— Brief —
Find every line in the rows below that contains the word "Oreganol" and copy each of those lines. Treat uppercase and lowercase letters as different.
****************
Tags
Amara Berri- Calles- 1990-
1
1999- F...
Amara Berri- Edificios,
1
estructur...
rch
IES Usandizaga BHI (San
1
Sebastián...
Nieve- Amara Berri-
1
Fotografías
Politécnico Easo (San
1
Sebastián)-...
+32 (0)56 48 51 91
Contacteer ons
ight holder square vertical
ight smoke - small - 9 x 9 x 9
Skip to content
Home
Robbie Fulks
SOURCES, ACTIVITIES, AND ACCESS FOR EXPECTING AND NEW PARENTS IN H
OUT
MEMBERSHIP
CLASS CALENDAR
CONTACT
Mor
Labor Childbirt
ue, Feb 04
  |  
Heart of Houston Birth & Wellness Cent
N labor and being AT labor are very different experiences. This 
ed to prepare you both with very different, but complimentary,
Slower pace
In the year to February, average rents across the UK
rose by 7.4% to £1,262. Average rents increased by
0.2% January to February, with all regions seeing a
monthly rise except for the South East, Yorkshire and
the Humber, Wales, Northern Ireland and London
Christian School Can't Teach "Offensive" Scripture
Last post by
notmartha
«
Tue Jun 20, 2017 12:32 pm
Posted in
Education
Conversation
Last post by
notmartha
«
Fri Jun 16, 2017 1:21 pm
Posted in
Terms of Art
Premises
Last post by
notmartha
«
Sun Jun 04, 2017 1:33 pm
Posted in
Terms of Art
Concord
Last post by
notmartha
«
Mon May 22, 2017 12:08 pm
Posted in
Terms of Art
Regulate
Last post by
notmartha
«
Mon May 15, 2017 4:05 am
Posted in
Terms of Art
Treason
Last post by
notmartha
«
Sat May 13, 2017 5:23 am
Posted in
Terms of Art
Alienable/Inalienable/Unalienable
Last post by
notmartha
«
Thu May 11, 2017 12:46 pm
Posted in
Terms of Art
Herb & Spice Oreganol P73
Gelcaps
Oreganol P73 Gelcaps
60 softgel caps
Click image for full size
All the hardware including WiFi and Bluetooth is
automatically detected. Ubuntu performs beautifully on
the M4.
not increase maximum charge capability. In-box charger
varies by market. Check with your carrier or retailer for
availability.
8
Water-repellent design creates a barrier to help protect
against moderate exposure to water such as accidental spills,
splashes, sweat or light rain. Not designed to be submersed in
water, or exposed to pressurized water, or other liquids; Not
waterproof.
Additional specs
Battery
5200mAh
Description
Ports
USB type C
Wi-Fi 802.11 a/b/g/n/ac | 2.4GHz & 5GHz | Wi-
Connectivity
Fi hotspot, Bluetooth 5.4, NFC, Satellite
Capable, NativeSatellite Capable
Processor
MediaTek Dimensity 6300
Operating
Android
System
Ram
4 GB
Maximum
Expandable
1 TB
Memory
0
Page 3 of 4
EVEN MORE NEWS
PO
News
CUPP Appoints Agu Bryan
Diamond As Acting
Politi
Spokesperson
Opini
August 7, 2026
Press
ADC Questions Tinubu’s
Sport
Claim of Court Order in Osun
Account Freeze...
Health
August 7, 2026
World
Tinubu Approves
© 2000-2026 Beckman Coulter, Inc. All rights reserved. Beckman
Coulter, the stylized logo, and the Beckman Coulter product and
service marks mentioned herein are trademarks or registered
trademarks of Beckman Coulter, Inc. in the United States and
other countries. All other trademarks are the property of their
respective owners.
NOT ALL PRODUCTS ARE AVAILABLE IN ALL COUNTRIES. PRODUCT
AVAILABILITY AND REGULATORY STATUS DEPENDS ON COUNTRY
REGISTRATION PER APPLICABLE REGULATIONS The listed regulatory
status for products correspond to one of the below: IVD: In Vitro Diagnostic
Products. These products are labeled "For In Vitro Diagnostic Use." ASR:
****************
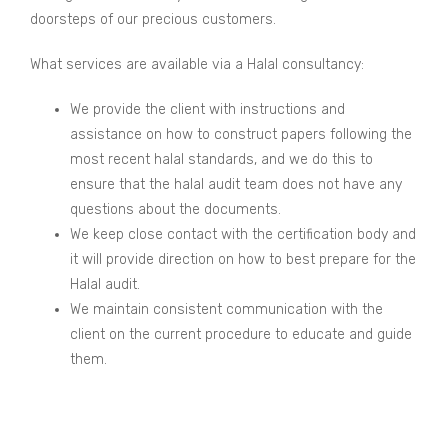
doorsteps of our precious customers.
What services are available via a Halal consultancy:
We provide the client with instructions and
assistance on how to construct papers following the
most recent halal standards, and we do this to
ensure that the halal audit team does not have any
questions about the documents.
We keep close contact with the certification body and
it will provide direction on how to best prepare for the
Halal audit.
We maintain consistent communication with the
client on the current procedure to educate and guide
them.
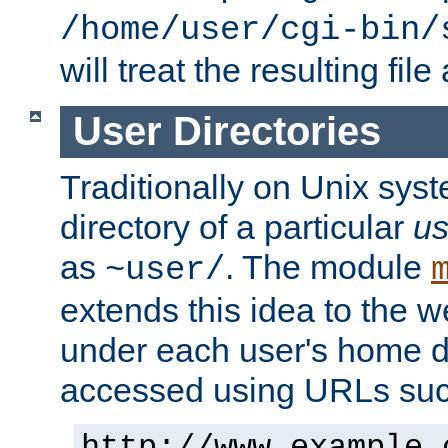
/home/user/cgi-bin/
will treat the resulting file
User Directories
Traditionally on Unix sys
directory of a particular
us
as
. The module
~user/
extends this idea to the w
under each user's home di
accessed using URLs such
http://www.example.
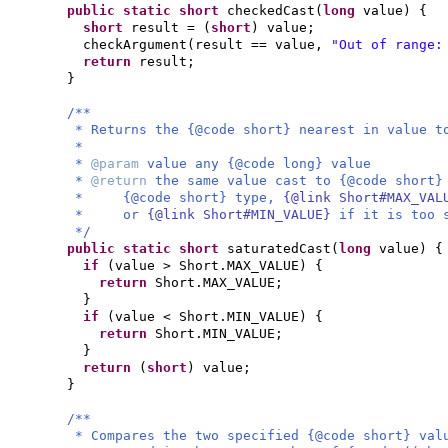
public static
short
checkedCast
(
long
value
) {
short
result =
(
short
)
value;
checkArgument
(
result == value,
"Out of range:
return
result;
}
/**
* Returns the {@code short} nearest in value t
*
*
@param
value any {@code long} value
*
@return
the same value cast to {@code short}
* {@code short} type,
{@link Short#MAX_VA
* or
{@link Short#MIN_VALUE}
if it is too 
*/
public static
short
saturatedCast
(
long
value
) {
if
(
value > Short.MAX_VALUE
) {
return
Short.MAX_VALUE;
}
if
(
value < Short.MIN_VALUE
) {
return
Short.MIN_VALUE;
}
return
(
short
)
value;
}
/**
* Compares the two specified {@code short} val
****************
— Exercise response —
Herb & Spice Oreganol P73
Oreganol P73 Gelcaps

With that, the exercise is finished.